--- Task ---
Copy the lines below word for word, leaving out the pictures.
## START Provided material
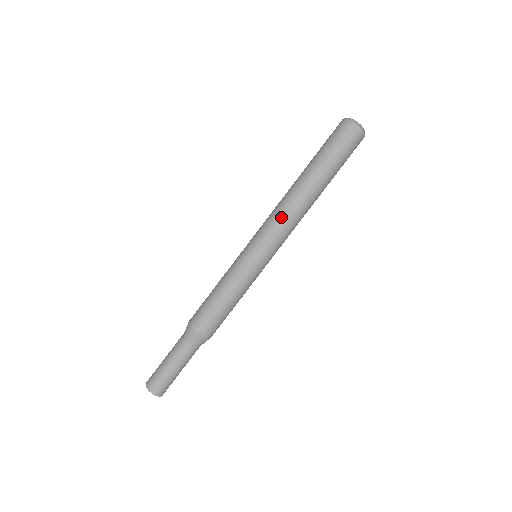
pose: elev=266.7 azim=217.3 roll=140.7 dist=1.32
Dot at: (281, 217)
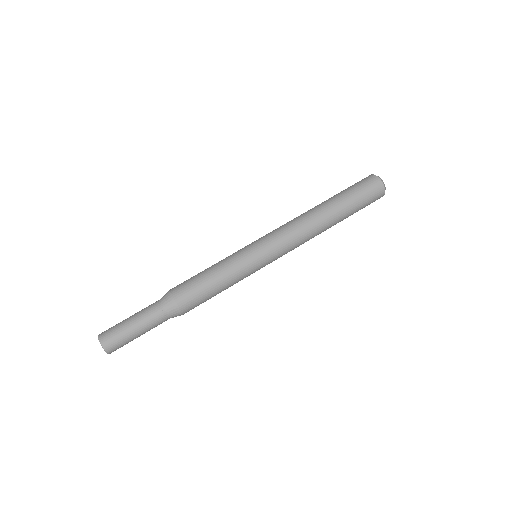
Dot at: (286, 223)
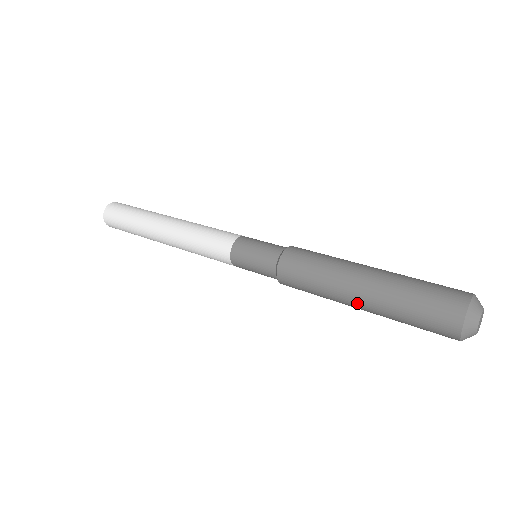
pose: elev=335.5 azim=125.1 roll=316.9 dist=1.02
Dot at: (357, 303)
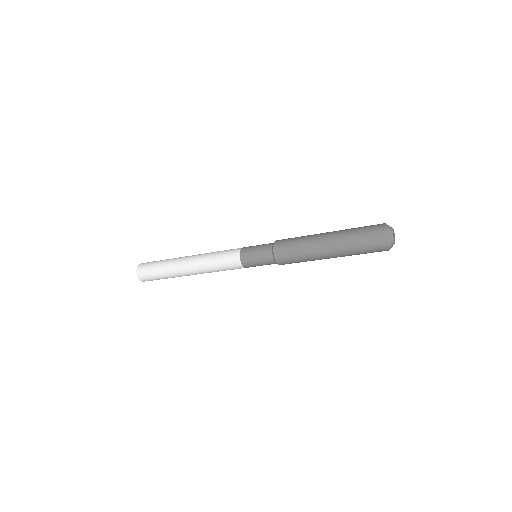
Dot at: (329, 257)
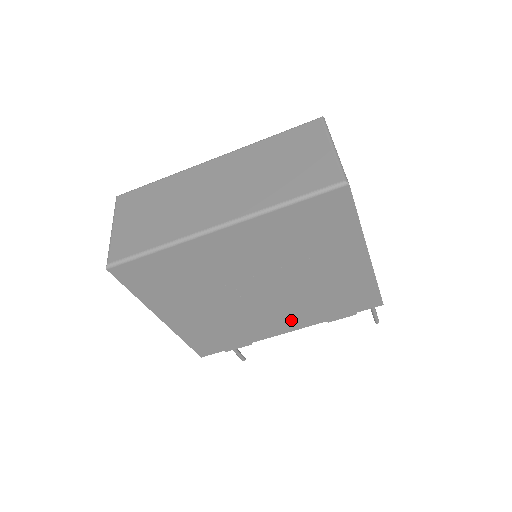
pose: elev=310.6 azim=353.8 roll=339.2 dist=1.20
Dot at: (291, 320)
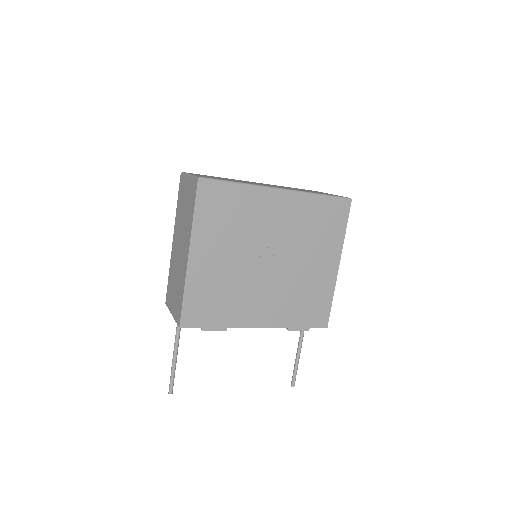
## END Provided material
--- Response ---
pose: elev=266.7 azim=217.3 roll=140.7 dist=1.32
Dot at: (281, 217)
Dot at: (286, 223)
pose: elev=335.5 azim=125.1 roll=316.9 dist=1.02
Dot at: (357, 303)
Dot at: (329, 257)
pose: elev=310.6 azim=353.8 roll=339.2 dist=1.20
Dot at: (291, 320)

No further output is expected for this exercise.